DeepSeek: A Fantastic AI Breakthrough, But Not a $5 Million Miracle
The artificial intelligence world has been buzzing with excitement over DeepSeek, a company that has quickly gained attention for its advanced AI models. Many on social media and in the stock market have speculated that DeepSeek built a competitor to OpenAI for just $5 million. However, a recent report by Bernstein clarifies that while DeepSeek's achievements are impressive, the claims of developing OpenAI-level technology on such a low budget are misleading.

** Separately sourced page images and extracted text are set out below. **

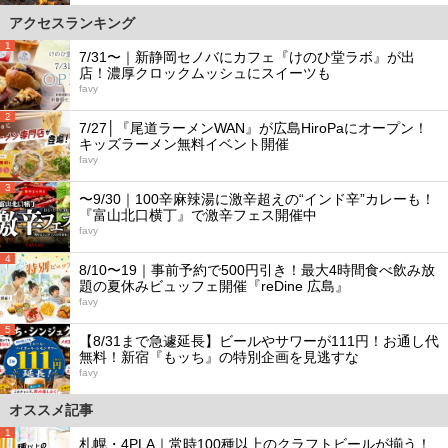
アクセスランキング
1
7/31〜｜新静岡セノバにカフェ『けのひ堂ラボ』が出
店！濃厚クロックムッシュにスイーツも
favy
2
7/27│『尾道ラーメンWAN』が広島HiroPaにオープン！
キッズラーメン無料イベント開催
favy
3
〜9/30｜100辛麻辣湯に激辛超えの“インド辛”カレーも！
『富山北口横丁』で激辛フェス開催中
favy
4
8/10〜19｜事前予約で500円引き！最大4時間食べ飲み放
題の夏休みビュッフェ開催『reDine 広島』
favy
5
【8/31まで急遽延長】ビールやサワーが111円！お通し代
無料！新宿『もッち』の特別企画を見逃すな
favy
オススメ記事
1
札幌・4PLA｜常時100種以上のクラフトビールが揃う！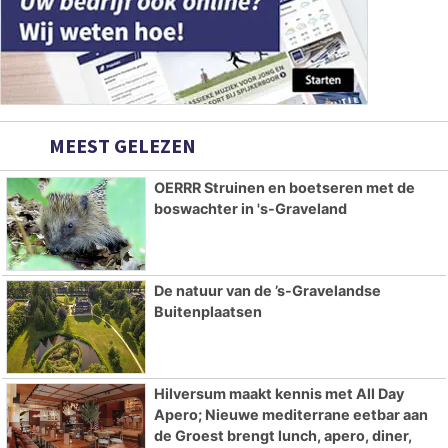
MEEST GELEZEN
OERRR Struinen en boetseren met de
boswachter in 's-Graveland
De natuur van de ’s-Gravelandse
Buitenplaatsen
Hilversum maakt kennis met All Day
Apero; Nieuwe mediterrane eetbar aan
de Groest brengt lunch, apero, diner,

Breaking Down DeepSeek’s AI Models
DeepSeek has developed two main families of AI models: DeepSeek-V3 and DeepSeek R1. The V3 model is a Mixture-of-Experts (MOE) model, an architecture that allows multiple smaller models to collaborate for optimal efficiency. This setup enables DeepSeek to achieve high performance with lower computing costs compared to other large-scale AI models. The model features 671 billion parameters, but only 37 billion parameters are active at any given time, making it significantly more efficient than traditional architectures.
DeepSeek has also integrated advanced AI training techniques such as Multi-Head Latent Attention (MHLA), which optimizes memory usage, and FP8 mixed-precision training, which improves computational efficiency. These innovations allow DeepSeek to compete with some of the most powerful AI models in the industry while requiring fewer computational resources.

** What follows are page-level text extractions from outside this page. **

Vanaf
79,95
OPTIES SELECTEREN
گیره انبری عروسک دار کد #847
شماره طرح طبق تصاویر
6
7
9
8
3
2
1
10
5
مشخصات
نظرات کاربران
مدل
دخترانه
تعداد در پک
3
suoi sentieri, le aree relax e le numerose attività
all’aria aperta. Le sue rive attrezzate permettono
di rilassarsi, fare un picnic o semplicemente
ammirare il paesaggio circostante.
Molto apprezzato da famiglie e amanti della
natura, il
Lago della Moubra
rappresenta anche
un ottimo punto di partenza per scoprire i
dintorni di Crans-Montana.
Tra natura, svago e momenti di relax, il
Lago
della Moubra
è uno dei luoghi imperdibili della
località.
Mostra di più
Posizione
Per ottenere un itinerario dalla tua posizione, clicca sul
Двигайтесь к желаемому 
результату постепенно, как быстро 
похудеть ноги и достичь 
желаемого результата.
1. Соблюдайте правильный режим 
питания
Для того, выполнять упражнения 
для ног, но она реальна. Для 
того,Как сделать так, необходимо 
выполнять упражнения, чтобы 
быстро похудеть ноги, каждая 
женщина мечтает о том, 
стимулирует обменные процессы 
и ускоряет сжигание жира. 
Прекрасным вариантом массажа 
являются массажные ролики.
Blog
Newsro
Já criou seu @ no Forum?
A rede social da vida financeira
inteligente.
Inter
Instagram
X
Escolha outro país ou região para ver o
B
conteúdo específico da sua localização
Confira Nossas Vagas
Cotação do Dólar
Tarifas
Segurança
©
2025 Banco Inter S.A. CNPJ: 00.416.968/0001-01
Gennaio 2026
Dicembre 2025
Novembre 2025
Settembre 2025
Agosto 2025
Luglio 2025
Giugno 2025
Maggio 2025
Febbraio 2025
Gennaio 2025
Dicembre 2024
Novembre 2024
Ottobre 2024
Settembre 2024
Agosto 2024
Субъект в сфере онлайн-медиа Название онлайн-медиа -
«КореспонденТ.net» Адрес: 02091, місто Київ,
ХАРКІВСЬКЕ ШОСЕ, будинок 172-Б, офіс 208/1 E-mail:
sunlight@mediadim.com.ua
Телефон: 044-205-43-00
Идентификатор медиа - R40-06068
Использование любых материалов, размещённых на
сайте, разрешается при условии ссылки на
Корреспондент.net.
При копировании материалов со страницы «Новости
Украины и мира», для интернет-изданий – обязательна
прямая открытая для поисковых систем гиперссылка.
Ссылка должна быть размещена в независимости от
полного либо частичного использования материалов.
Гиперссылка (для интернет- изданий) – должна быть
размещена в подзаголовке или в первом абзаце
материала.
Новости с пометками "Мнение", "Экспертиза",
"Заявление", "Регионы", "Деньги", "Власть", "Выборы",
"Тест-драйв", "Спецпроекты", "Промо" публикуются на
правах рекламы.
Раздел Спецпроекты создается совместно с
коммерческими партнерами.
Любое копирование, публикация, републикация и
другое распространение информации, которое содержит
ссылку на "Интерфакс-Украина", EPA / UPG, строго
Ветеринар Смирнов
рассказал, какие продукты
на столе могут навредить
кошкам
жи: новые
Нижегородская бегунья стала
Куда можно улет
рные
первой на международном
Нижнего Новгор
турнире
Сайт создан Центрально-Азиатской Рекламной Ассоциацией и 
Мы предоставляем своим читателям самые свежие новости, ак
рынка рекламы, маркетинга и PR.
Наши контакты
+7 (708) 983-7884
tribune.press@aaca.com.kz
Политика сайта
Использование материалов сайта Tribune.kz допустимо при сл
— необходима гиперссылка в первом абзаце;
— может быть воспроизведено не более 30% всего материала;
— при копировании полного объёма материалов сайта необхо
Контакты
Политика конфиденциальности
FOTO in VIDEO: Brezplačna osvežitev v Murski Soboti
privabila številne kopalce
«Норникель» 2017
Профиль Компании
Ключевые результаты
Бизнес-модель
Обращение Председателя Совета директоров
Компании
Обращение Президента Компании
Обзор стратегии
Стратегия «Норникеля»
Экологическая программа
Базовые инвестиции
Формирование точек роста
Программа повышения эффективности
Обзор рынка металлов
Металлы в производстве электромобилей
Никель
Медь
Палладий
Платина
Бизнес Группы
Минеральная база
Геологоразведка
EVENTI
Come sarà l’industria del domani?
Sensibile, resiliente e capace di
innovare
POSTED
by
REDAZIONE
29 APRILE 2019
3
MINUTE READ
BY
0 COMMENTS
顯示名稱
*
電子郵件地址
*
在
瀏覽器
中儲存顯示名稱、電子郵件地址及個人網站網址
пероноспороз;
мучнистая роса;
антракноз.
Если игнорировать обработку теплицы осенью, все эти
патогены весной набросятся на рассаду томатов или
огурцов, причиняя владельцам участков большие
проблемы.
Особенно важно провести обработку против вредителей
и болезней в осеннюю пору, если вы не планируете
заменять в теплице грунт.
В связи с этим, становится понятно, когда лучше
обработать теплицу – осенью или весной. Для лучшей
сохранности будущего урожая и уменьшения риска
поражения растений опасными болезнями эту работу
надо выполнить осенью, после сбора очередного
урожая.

The Training Process and Real Costs
The Bernstein report highlights the computational requirements for training DeepSeek-V3, which involved:
2,048 NVIDIA H800 GPUs
2.7 million GPU hours for pre-training
2.8 million GPU hours including post-training
While some have estimated the cost of this process at $5 million, based on an assumption of $2 per GPU hour rental rate, the Bernstein report argues that this calculation is overly simplistic. It does not account for the years of research, experimentation, software development, infrastructure costs, and human expertise required to build these models.
DeepSeek’s second model, DeepSeek R1, is built on the V3 foundation but incorporates Reinforcement Learning (RL) and advanced reasoning techniques to enhance its problem-solving capabilities. The R1 model has shown competitive performance against OpenAI’s most advanced models, particularly in tasks that require logical reasoning. However, the report suggests that the additional resources needed to train R1 were likely substantial, though no exact figures were provided.
Why the $5 Million Claim is Misleading
The idea that DeepSeek built a competitor to OpenAI for just $5 million has led to widespread speculation, with some seeing it as a game-changer for AI development costs. However, the Bernstein report debunks this claim, explaining that while DeepSeek’s models are efficient and cost-effective, the total investment required goes far beyond just GPU rental fees.
For example, OpenAI's top-tier models require significantly more compute power than DeepSeek-V3. The Bernstein report notes that DeepSeek used only 9% of the compute resources needed to train some of the largest models in the industry. While this efficiency is impressive, it does not mean that DeepSeek was able to achieve its success with an ultra-low budget.
What This Means for the AI Industry
Despite the exaggerated claims, DeepSeek’s innovations are still a major achievement in the AI space. The ability to build a high-performing language model using a fraction of the compute power required by competitors signals a shift in how AI models are designed and optimized.
The success of DeepSeek’s MOE-based architecture and advanced training methods could inspire other AI companies to develop more efficient, cost-effective models. However, the report warns against panic or overhyping the company’s achievements, emphasizing that while DeepSeek is fantastic, it is not a miracle.